▸ **Task brief**
A word-for-word copy of all entries is required, without images.
--- The data Enclosed Below ---
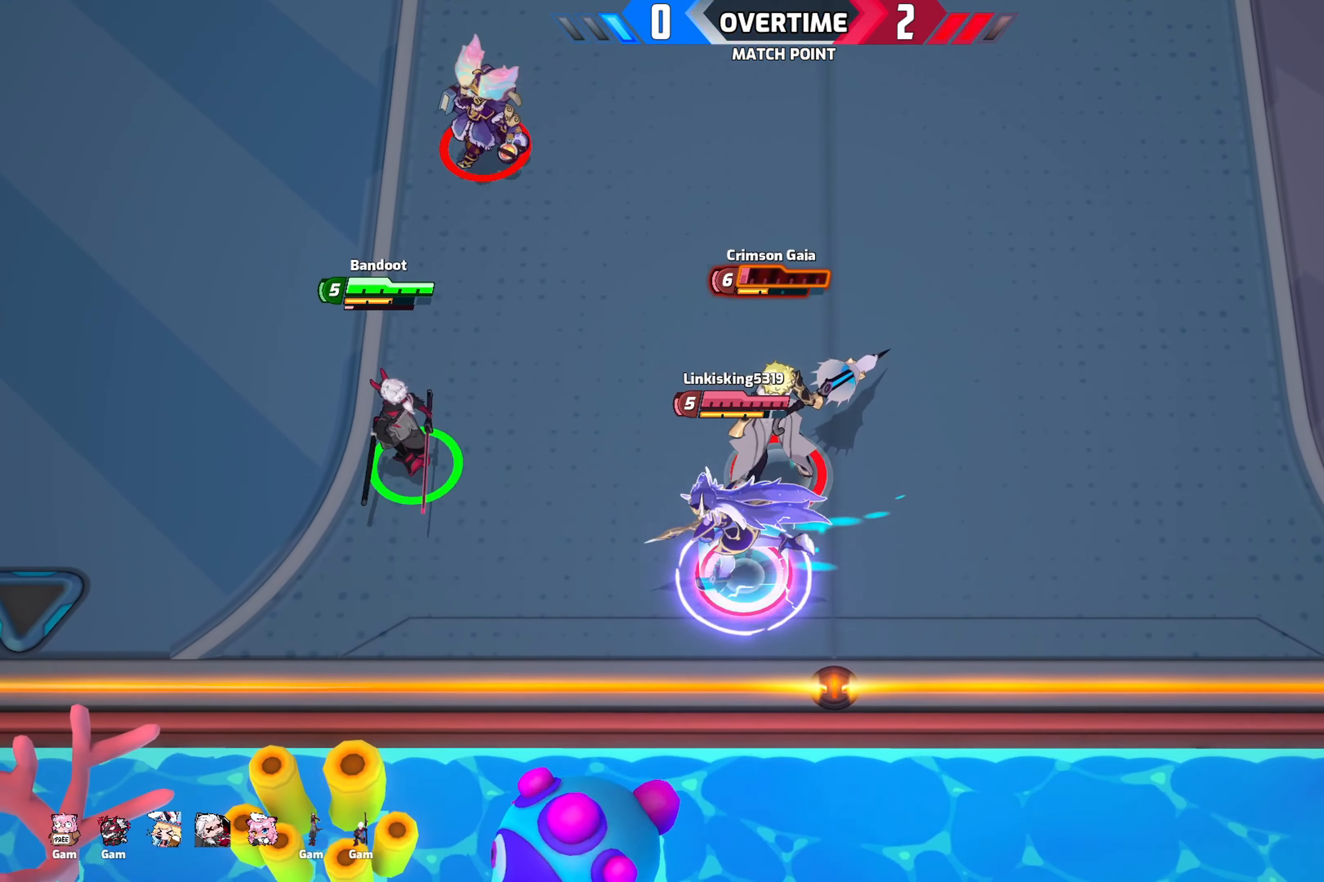
{"buttons": [], "left_stick": "center", "right_stick": "center", "events": []}
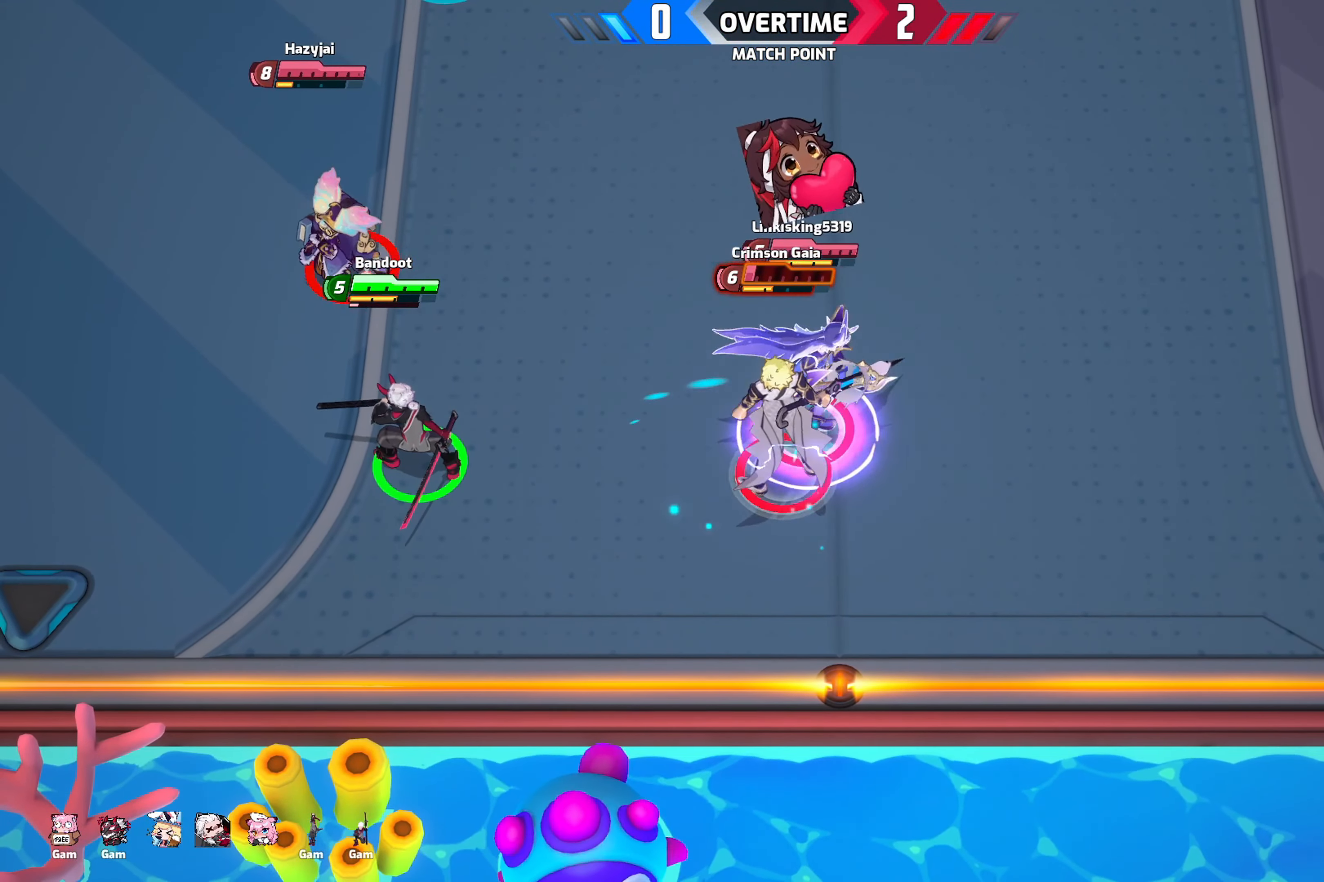
{"buttons": [], "left_stick": "center", "right_stick": "center", "events": []}
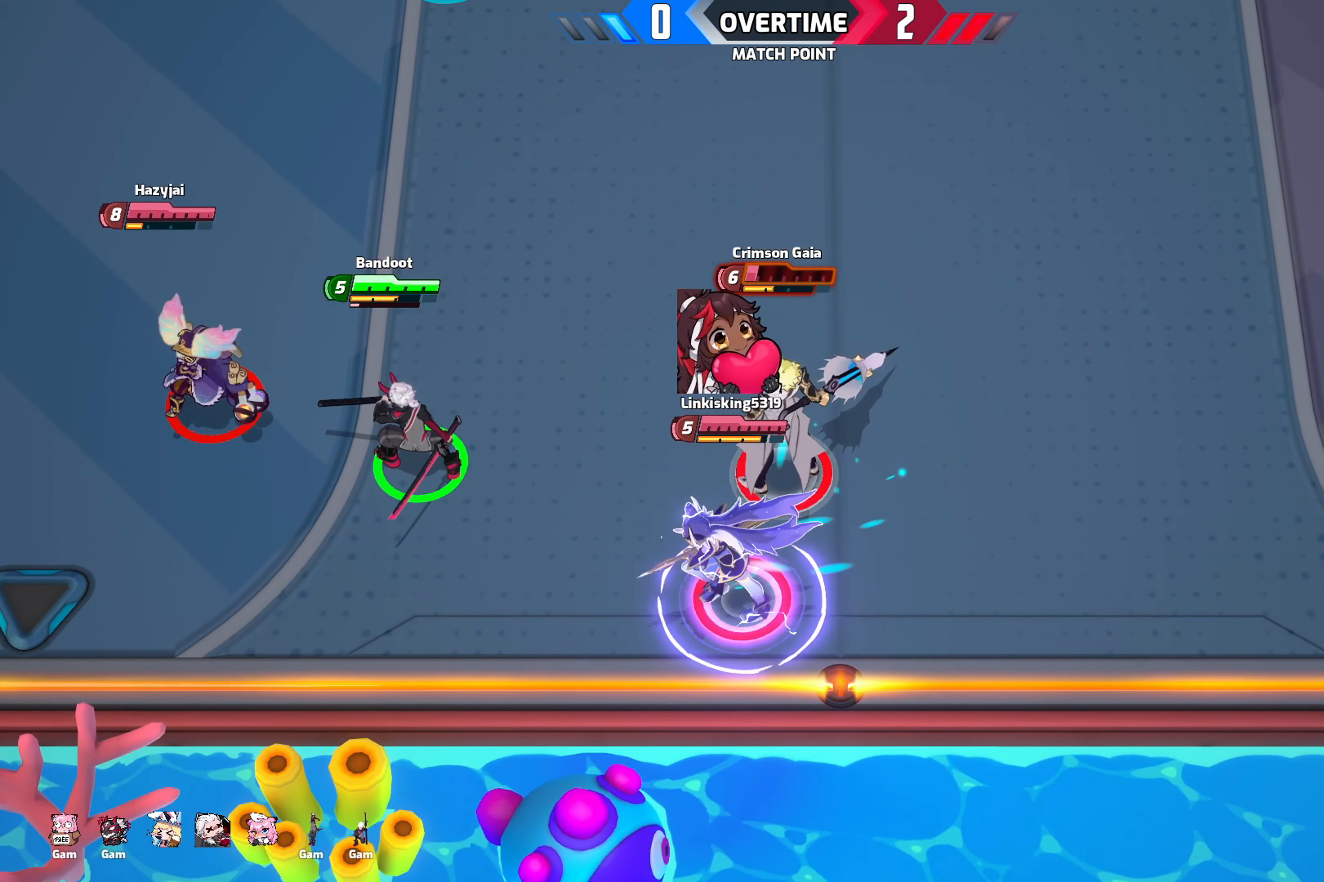
{"buttons": [], "left_stick": "center", "right_stick": "center", "events": []}
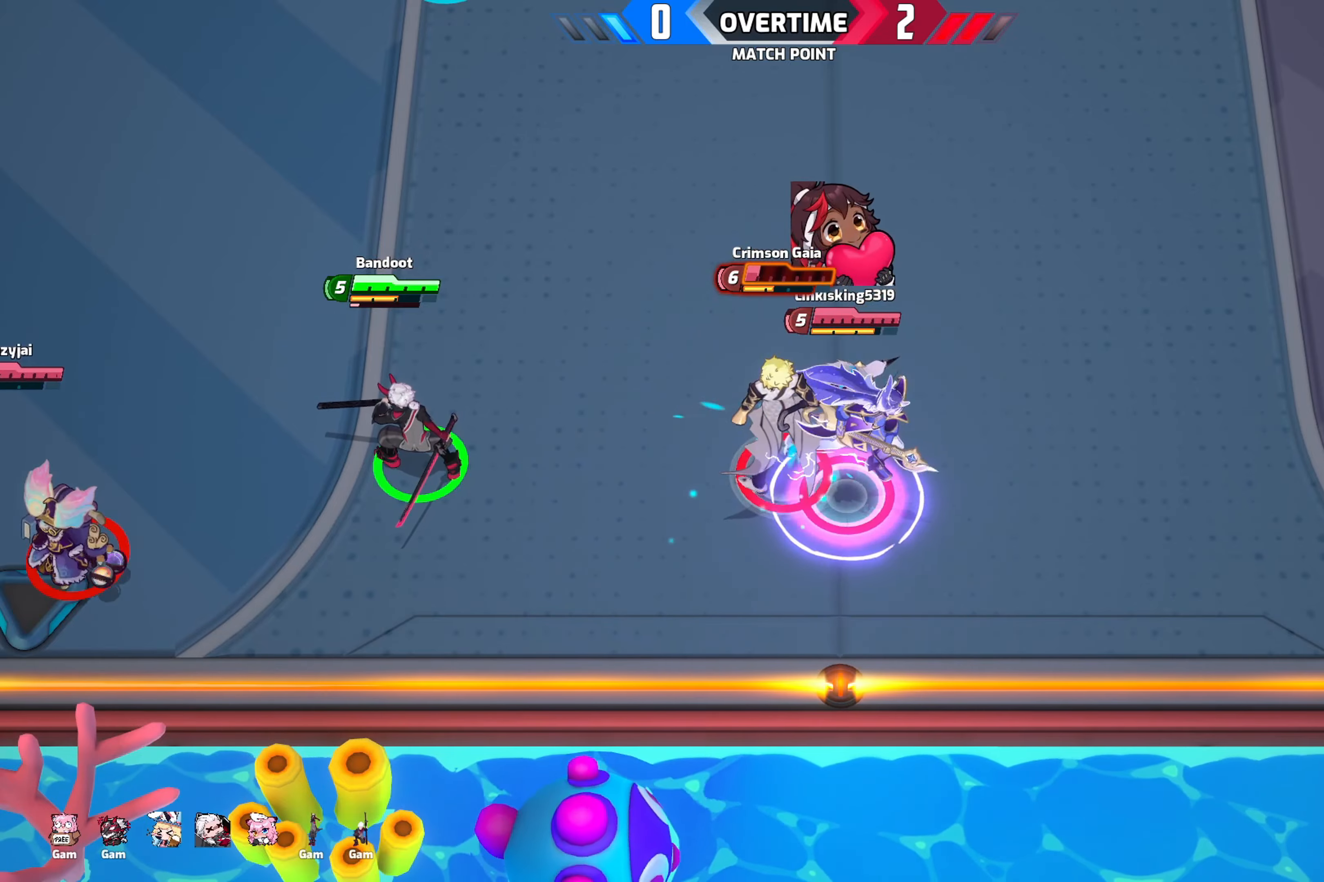
{"buttons": [], "left_stick": "center", "right_stick": "center", "events": []}
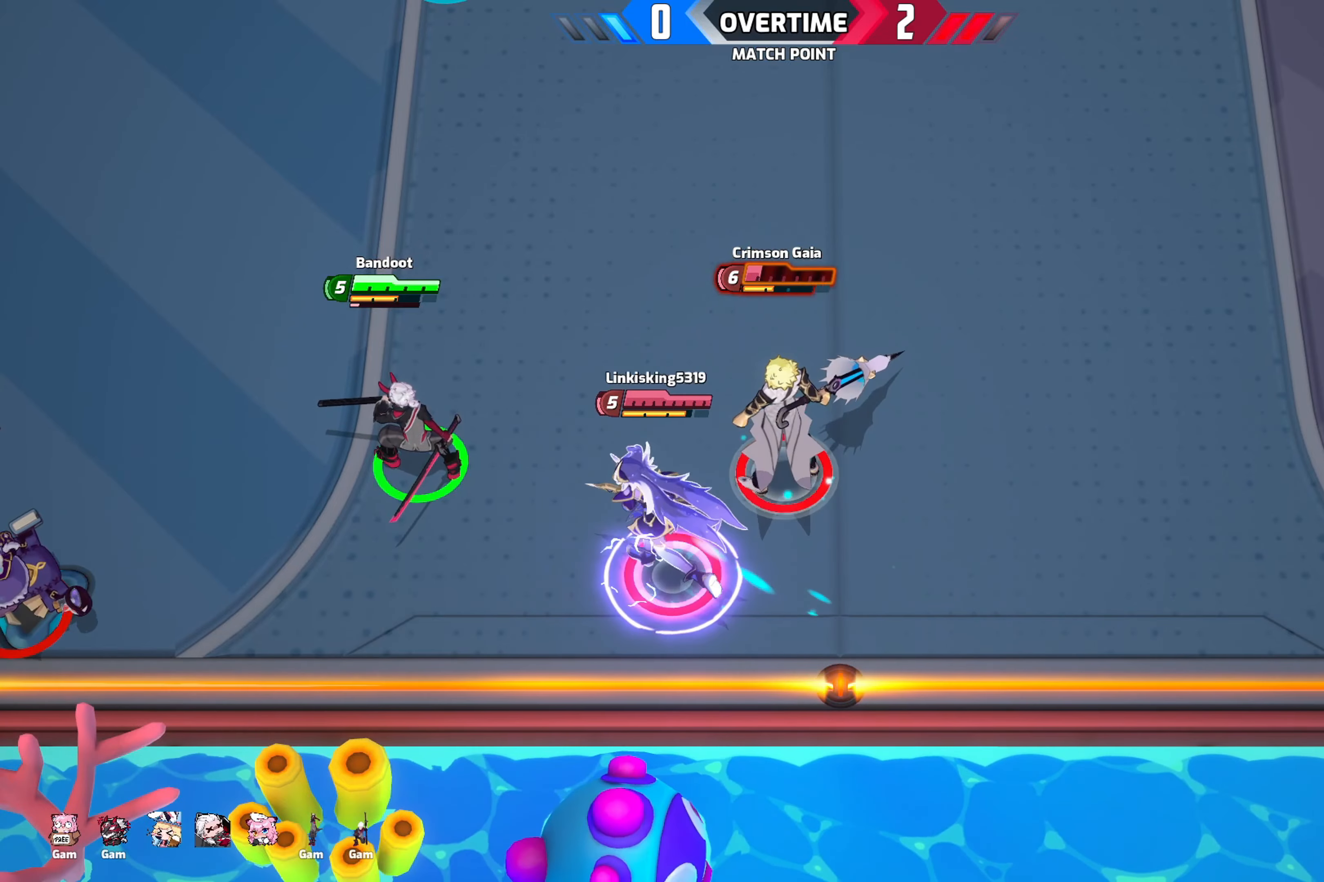
{"buttons": [], "left_stick": "center", "right_stick": "center", "events": []}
--- End of Enclosed The data ---
▸ **Exercise solution**
{"buttons": [], "left_stick": "center", "right_stick": "center", "events": []}
{"buttons": [], "left_stick": "center", "right_stick": "center", "events": []}
{"buttons": [], "left_stick": "center", "right_stick": "center", "events": []}
{"buttons": [], "left_stick": "center", "right_stick": "center", "events": []}
{"buttons": [], "left_stick": "center", "right_stick": "center", "events": []}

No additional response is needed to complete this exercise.